As per the GAN algorithm (say the original paper of Goodfellow 2014), we would update D k-times before updating G.
But I don't think the value of k is mentioned in the example. It looks like D and G are updated together in every loops.
The relevant codes:
% Update the discriminator network parameters.

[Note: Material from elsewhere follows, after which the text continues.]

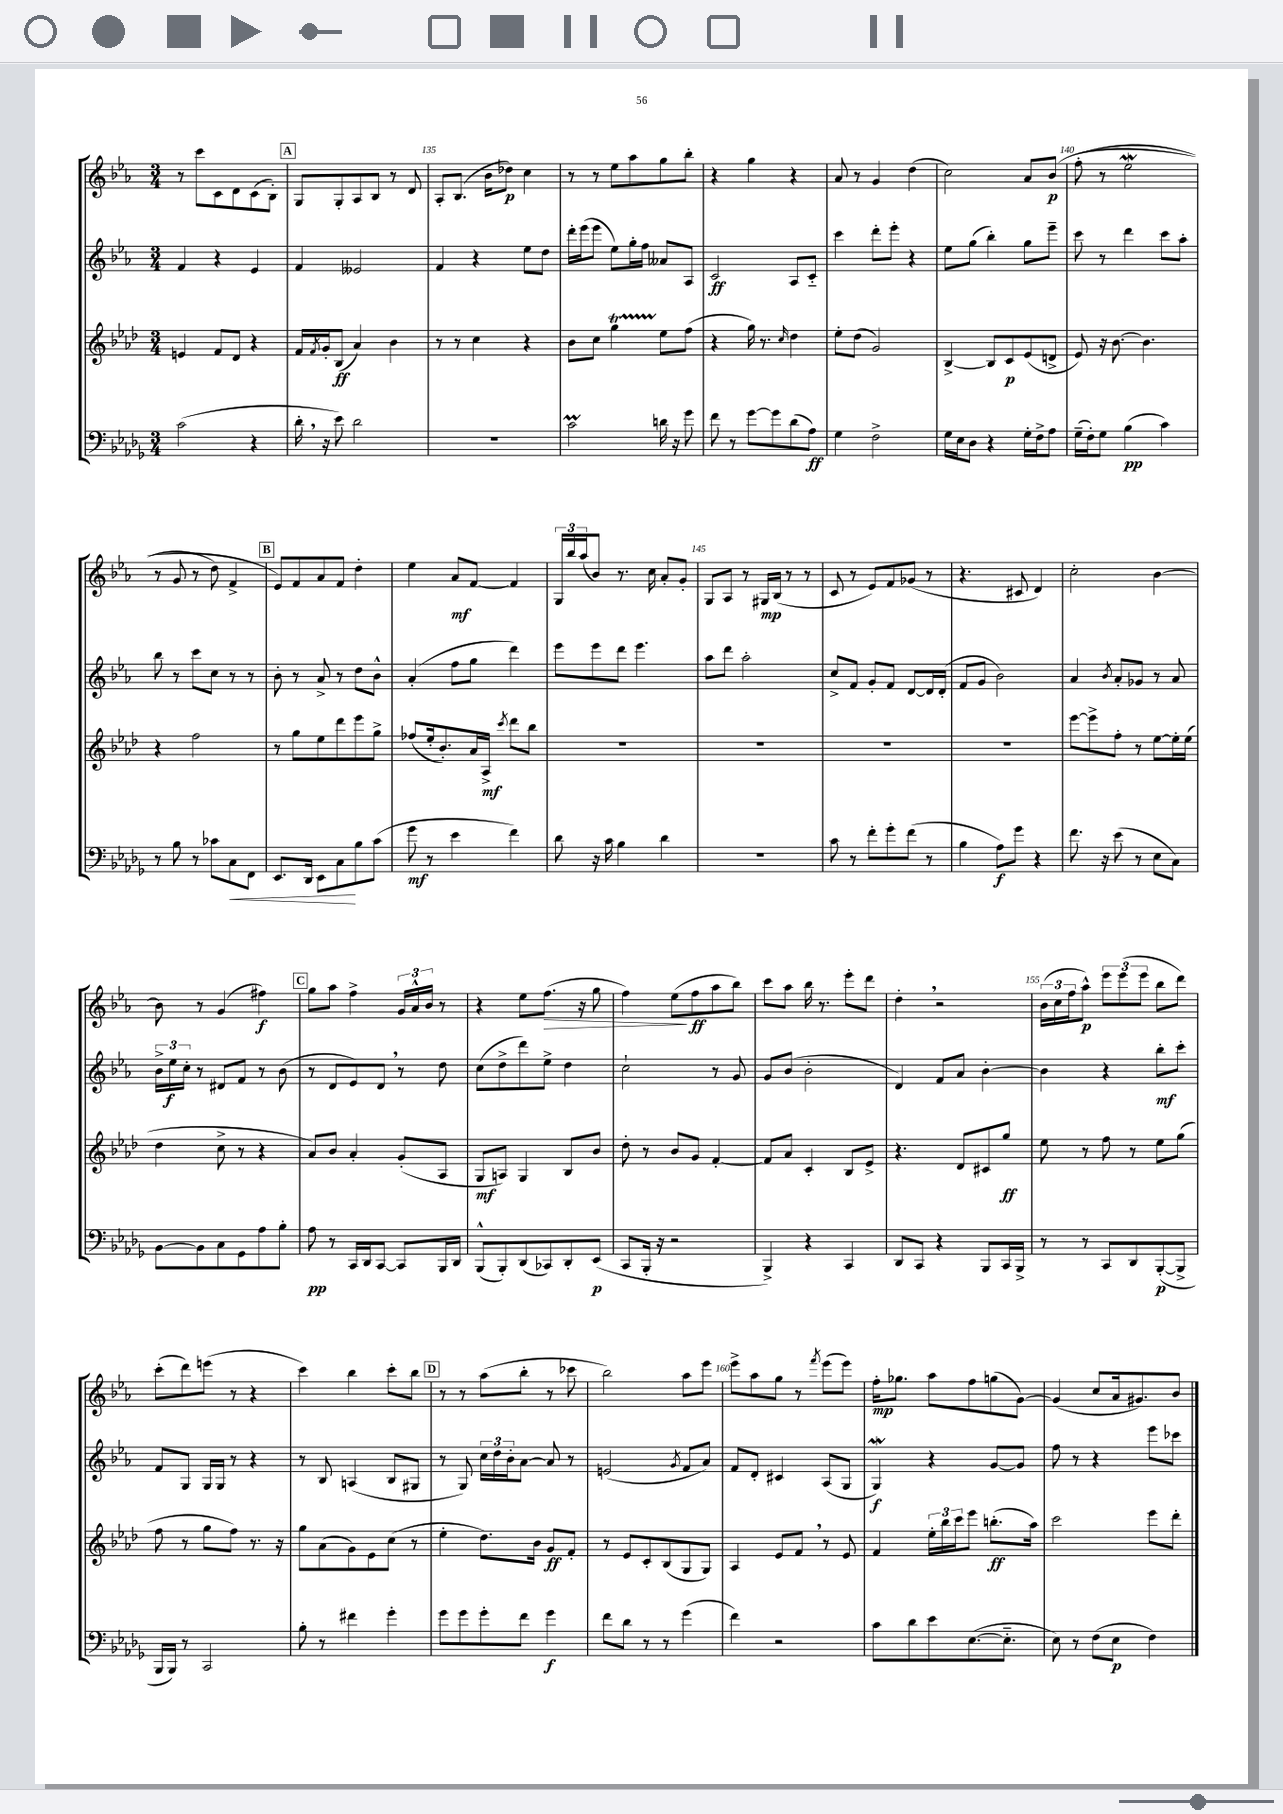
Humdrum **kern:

[dlnetDiscriminator.Learnables,trailingAvgDiscriminator,trailingAvgSqDiscriminator] = ...
adamupdate(dlnetDiscriminator.Learnables, gradientsDiscriminator, ...
trailingAvgDiscriminator, trailingAvgSqDiscriminator, iteration, ...
learnRateDiscriminator, gradientDecayFactor, squaredGradientDecayFactor);
% Update the generator network parameters.
[dlnetGenerator.Learnables,trailingAvgGenerator,trailingAvgSqGenerator] = ...
adamupdate(dlnetGenerator.Learnables, gradientsGenerator, ...
trailingAvgGenerator, trailingAvgSqGenerator, iteration, ...
learnRateGenerator, gradientDecayFactor, squaredGradientDecayFactor);
Sourav Bairagya on 10 Jan 2020
GANs can be trained in many fashions. Here, discriminator, D is updated once before updating generator, G. Hence, first, discriminator, D is updated and then the generator, G is updated in every iteration.